Saturday, June 5, 2010Posted by Melissa (Avid Reader)
The Sweetness at the Bottom of the Pie
by Alan Bradley
Set in England in the 1950s, the 11-year-old, chemistry-obsessed Flavia de Luce tries to solve the mystery of a mysterious dead body she finds in her family's garden. The word precocious may have been invented to describe Flavia. The preteen sleuth reminds me of Kate in What Was Lost, whom I loved. The story weaves in fascinating information about stamps, chemistry and magic tricks.
One of my favorite elements of the book is Flavia's relationship with her distant father and crabby older sisters. Her mother died when she was a baby, so these people are all she has and yet their affection for each other is stoic at best. I really loved the characters, including the loyal gardener, Dogger. The mystery was so-so; enough to keep me interested, but it wasn't enthralling. The strength of the book really lies in the charismatic firecracker that leaves you wondering if you should send her to her room or give her a hug. I'll definitely be reading the sequel.
"It occurred to me that heaven must be a place where the library is open 24 hours a day, seven days a week. No, eight days a week."
by Jane Austen
This is one of two unfinished books by Austen. There's no ending, but the first half of the story introduces us to Emma Watson, a young woman who was raised by her wealthy uncle and aunt. Her uncle dies and her aunt remarries and she's sent back home to live with her ailing father and siblings. She's been estranged from her family for so long, it's a hard transition. Her two sisters are desperately trying to find husbands. Emma on the other hand realizes the importance of marrying someone you love and respect, instead of someone who just has wealth.
It's hard to judge a book that's half finished, but Austen did tell her sister how she intended to end it, so there's that. It reminded me a bit of Mansfield Park, but Emma was a bit easier for me to stomach than Fanny. I would say this one is a must for any true Austen devotee, but definitely not before reading all of her completed works.
A young, naive man, named Candide, lives a sheltered life of luxury until he's kicked out of his home. The plot follows his extensive travels and mishaps around the world. He meets dozens of people with strange stories of loosing fortunes, being persecuted, loosing loved ones, etc. Each person has a unique worldview, some optimistic, some pessimistic or realistic, each affects the way Candide sees the world. His one goal is to find and marry his love, Cunégonde, from whom he keeps getting separated.

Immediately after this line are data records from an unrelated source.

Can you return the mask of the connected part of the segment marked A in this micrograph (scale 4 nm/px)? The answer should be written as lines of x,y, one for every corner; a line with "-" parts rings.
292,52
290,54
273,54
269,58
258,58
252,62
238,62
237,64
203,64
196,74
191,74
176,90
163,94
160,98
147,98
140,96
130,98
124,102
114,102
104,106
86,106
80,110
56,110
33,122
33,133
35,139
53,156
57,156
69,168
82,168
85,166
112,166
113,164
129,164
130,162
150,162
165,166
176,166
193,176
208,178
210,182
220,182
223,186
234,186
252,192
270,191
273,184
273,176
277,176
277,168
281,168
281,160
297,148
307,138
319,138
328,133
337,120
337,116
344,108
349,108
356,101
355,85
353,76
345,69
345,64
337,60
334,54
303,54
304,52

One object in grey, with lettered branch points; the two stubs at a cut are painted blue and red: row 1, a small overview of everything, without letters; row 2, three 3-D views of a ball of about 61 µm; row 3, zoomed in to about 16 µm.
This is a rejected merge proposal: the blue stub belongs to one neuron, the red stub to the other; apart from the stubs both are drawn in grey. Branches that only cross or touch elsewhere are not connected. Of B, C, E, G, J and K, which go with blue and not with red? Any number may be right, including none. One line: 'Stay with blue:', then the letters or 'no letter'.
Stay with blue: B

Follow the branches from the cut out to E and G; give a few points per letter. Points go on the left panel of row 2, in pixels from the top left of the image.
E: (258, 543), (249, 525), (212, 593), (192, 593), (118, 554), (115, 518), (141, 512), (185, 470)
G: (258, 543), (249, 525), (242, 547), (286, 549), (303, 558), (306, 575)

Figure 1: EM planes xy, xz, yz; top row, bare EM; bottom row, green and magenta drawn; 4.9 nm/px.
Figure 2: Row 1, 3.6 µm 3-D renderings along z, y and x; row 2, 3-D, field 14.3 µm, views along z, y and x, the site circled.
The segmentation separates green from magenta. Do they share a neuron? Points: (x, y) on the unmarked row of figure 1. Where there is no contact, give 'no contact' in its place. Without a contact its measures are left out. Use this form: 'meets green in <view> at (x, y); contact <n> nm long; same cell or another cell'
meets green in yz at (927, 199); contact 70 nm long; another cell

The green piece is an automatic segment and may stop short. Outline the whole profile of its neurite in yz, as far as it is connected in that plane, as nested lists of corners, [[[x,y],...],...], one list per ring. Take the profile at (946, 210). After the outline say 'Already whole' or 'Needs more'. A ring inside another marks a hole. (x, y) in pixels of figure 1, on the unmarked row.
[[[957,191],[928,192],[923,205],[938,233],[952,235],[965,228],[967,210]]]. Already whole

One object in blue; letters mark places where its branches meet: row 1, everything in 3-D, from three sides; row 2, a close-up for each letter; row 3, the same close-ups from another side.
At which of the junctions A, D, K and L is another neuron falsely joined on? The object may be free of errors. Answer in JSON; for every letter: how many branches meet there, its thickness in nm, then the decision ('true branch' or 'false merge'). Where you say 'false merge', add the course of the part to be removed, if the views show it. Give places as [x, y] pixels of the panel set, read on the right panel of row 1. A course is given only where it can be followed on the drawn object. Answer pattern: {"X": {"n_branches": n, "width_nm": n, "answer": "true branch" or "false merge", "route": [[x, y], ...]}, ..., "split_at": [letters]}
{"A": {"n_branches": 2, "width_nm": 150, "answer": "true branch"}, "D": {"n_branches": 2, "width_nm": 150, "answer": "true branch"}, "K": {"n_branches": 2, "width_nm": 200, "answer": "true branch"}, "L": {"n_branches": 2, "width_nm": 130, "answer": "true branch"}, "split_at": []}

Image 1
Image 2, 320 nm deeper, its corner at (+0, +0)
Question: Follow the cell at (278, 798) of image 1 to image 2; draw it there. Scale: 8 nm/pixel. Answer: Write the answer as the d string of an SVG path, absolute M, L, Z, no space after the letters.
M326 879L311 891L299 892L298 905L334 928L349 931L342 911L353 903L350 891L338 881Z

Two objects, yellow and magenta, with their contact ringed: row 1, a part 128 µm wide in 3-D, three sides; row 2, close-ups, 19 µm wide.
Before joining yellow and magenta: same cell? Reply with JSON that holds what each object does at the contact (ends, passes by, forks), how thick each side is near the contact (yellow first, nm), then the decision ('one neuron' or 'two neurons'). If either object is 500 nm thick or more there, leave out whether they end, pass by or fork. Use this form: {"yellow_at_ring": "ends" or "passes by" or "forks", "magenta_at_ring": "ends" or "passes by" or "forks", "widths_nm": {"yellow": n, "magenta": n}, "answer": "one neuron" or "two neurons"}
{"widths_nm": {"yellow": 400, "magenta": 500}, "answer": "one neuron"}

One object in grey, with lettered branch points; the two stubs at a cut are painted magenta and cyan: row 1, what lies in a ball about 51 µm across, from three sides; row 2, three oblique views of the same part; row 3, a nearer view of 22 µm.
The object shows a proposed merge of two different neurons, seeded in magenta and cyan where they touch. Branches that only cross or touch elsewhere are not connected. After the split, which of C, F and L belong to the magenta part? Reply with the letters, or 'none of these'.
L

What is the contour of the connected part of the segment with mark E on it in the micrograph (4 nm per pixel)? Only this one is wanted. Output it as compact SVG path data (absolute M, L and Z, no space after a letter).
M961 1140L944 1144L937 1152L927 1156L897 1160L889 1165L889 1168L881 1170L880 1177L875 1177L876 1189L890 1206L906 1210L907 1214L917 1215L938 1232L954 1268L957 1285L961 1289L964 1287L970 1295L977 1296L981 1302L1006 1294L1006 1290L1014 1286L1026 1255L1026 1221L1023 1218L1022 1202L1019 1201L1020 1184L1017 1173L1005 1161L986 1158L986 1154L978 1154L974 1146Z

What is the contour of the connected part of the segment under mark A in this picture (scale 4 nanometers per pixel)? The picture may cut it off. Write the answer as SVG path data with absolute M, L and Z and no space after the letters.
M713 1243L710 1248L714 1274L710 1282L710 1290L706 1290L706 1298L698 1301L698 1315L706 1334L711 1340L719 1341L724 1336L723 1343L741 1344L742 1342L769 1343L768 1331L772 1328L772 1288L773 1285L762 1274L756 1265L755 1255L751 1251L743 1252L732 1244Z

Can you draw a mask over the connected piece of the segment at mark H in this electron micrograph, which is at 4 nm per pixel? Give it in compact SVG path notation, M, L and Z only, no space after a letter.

One of the big issues explored in this satire is the role money plays in finding happiness. The story is told almost like a parable, a simpleton learning about the world through others stories. Some of the stories are truly strange, but prove their point. Voltaire writes in a way that's clearly a thinly veiled social critique, but he does it without preaching at the reader. Candide is a must read. It has affected so many books written since then and it's points still ring true more than two centuries later.